Com mais de uma hora de atraso, o Raça Negra iniciou a apresentação fazendo as garotas gritarem todos os versos de “Cheia de Manias” (também conhecida como a música “dessa barra que é gostar de você“). Fora a irritação com o atraso e o fato do bar só vender Brahma e Skol, custei a superar a acústica horrível do Expominas. Parece que a produção se preocupou com quantidade e não qualidade, pois é evidente que a estrutura não é boa o suficiente para a demanda. As filas para comprar bebida e ir ao banheiro estavam imensas. Compensei a raiva me lembrando da época em que era uma criança obrigada a escutar a FM mais popular de Belo Horizonte e aquelas músicas malditas grudavam na minha cabeça. Poucas cervejas depois, eu estava cantando e dançando desengonçadamente traumatizando a turma do bem que estava por perto. Eles provavelmente tiveram a impressão errada ao meu respeito. Ou ficaram na dúvida se não era uma ilusão de ótica ver um cara barbado cheio de tatuagem berrando as músicas do Raça Negra. O que aconteceu foi que até consegui que um grupo mandasse um áudio no Whatsapp para meus amigos que se recusaram a ter essa noite diferente. Para a minha sorte, tive a companhia de uma loirinha animada que se divertia com o passeio mais improvável de todos os tempos.
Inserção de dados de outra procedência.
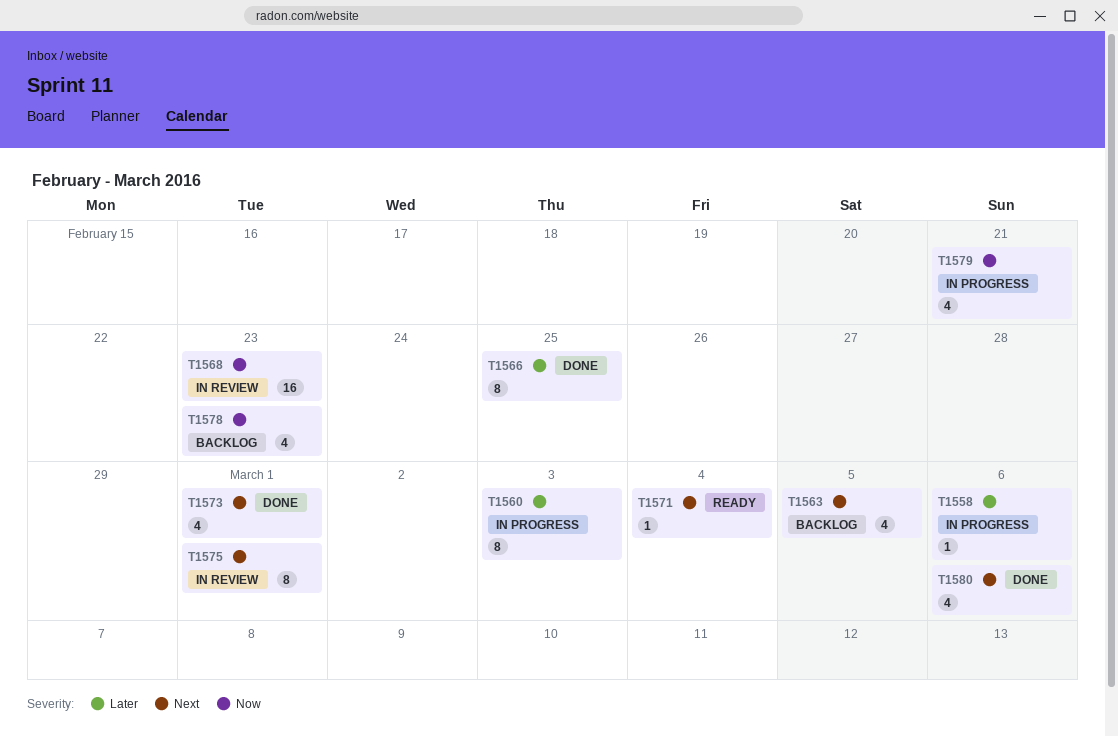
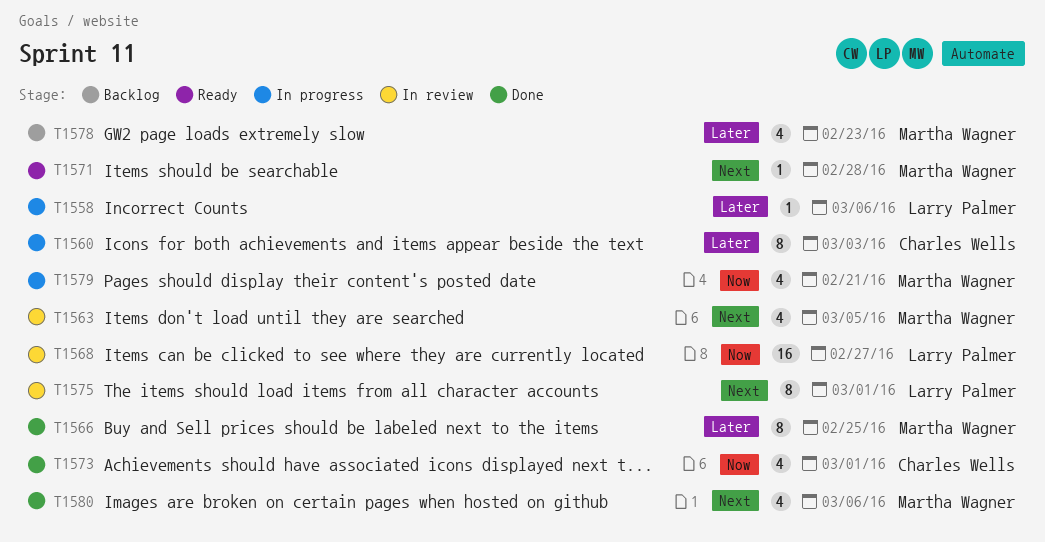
T1563, status: Backlog -> In review
T1568, due: Feb 23 -> Feb 27
T1571, due: Mar 4 -> Feb 28
T1573, priority: Next -> Now
T1578, priority: Now -> Later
O Raça Negra não precisou se esforçar para conquistar o público. O som horrível cooperou para que a apresentação ficasse no piloto automático com as canções clássicas do repertório e algumas canções inesperadas, como “Pescador de Ilusões”, d’O Rappa (!!!!), por exemplo. Tecnicamente, não foi possível comentar a performance da banda por causa das limitações do ambiente e a minha opção de não ficar no meio do pessoal lá no gargarejo. Tive meus momentos de achar coisas engraçadas (geralmente alguém que estava mais bêbado do que eu dançando de algum jeito vergonhoso ou alguma letra de música que eu não conhecia ainda etc). A apresentação acabou com o replay de “Cheia de Manias” e acreditava que o Alexandre Pires não ia demorar muito para começar, mas não foi bem assim. Eram quase 2h da manhã quando o ex-líder do SPC iniciou seu show para fechar a noite.
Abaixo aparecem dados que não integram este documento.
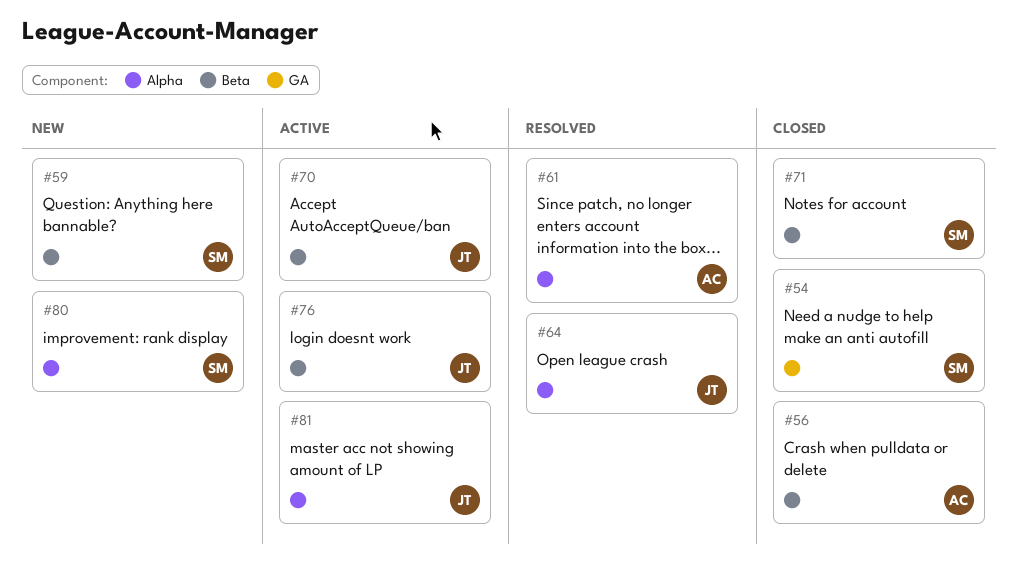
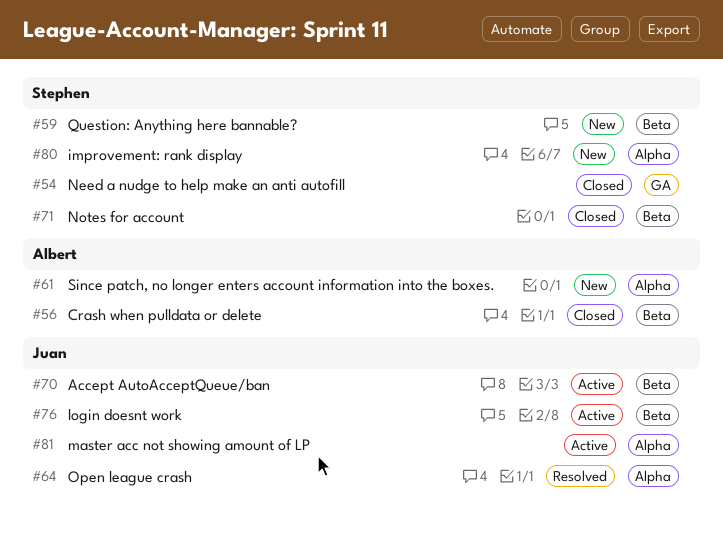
#61, status: Resolved -> New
De cara deu para sentir que a produção era de primeira, ao contrário do samba do Raça Negra que não fugia muito do que era básico e necessário, Pires usava e abusava da tecnologia e de uma banda “nervosa”. O baixista chamava a atenção sempre que a música permitia, e isso garantia o meu interesse. Ou pelo menos era o suficiente para que eu não deixasse o sono vencer, mas na falta de canções do Só Pra Contrariar (e músicas muito chatas), decidi que meu sono era valioso demais para ser atrasado por causa da falta de noção de começar um show grande às 2h da manhã. Devo ser velho demais ou mal acostumado para estranhar esse comportamento das produtoras numa apresentação grande assim.
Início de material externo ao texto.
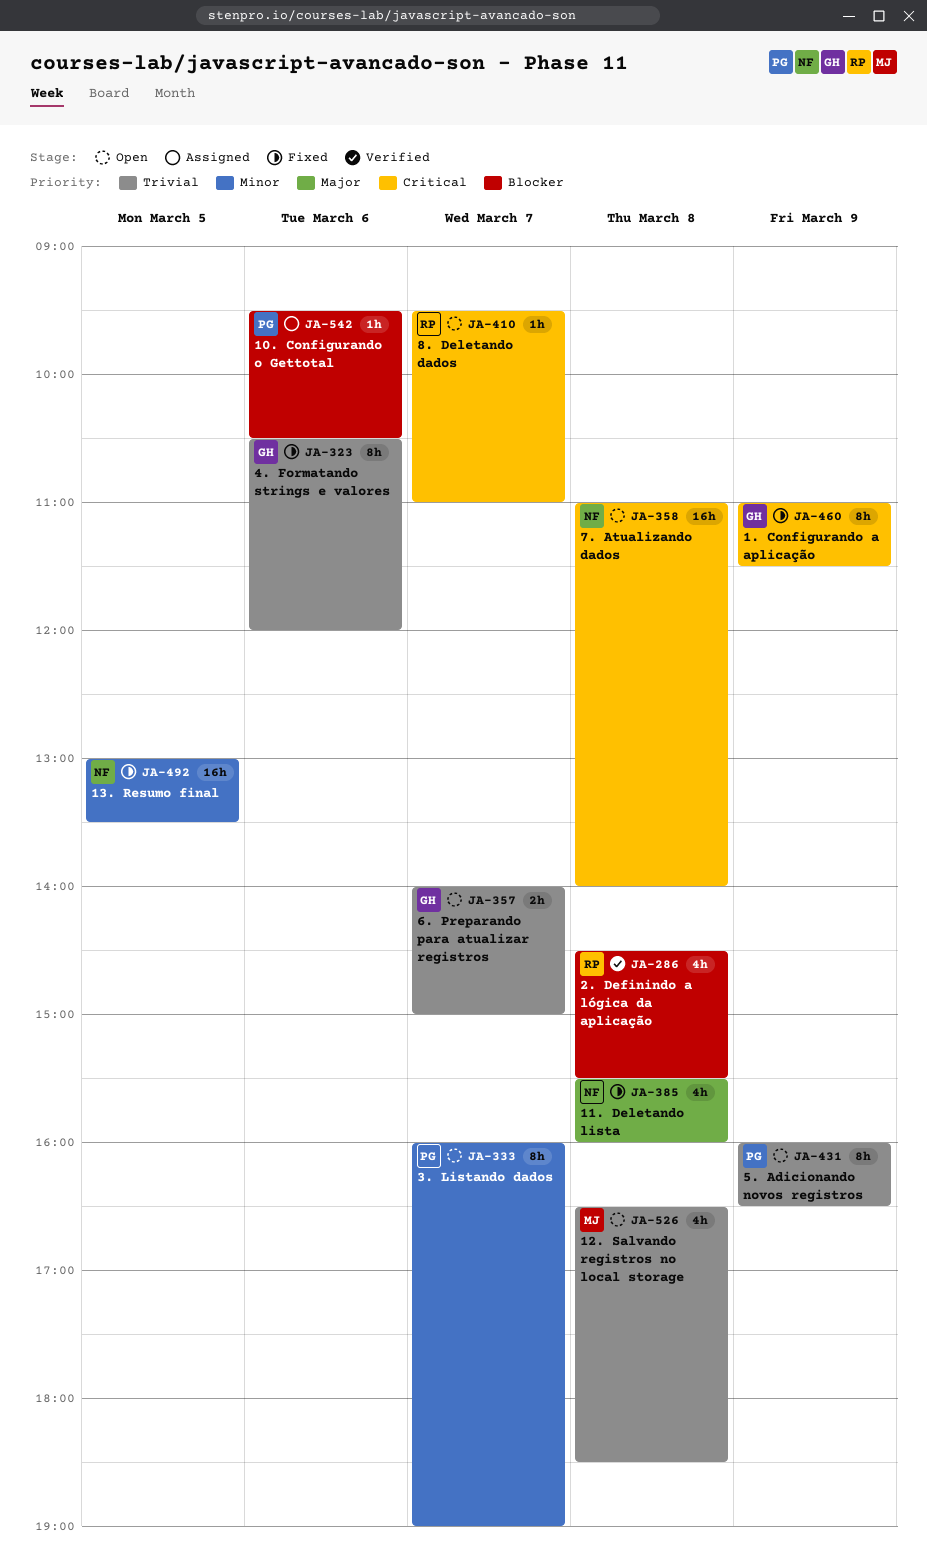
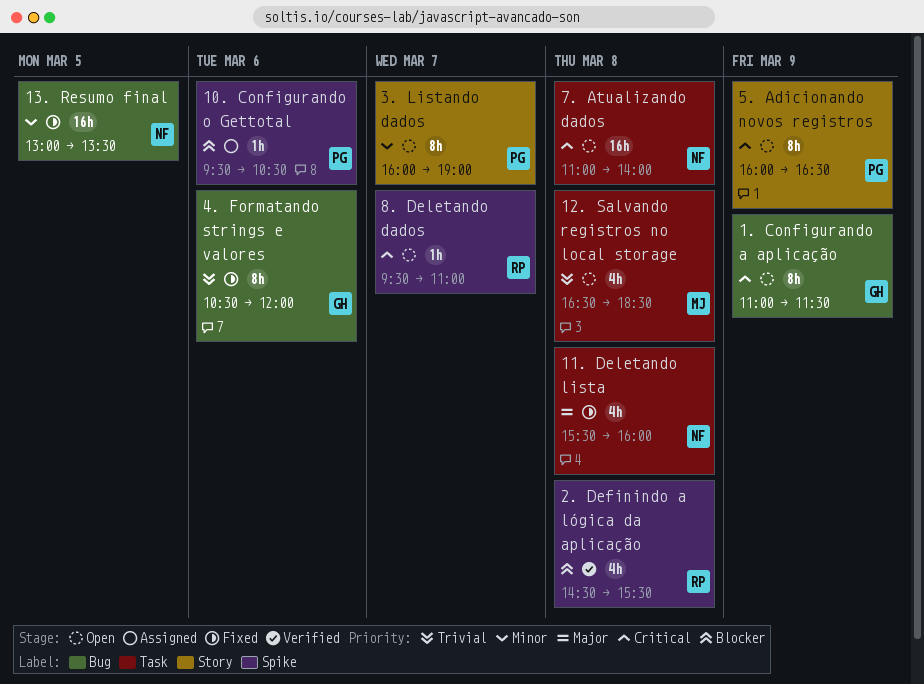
1. Configurando a aplicação, status: Fixed -> Open
5. Adicionando novos registros, priority: Trivial -> Critical
6. Preparando para atualizar registros: present -> none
Enquanto voltava para a casa pensava no saldo final da noite. Vi o show de uma das principais bandas de samba do país; curti uma balada que todos meus amigos torceram o nariz; aprendi que Budweiser e Heineken não combinam com pagode; e tive a certeza de que são as companhias que fazem a sua noite ou o seu show valerem a pena. Pode ter a porra do Raça Negra cantando “Cigana” ou “É Tarde Demais”, que se você tiver alguém dividindo aquele momento com você irá valer a pena. Mal posso esperar pela próxima aventura.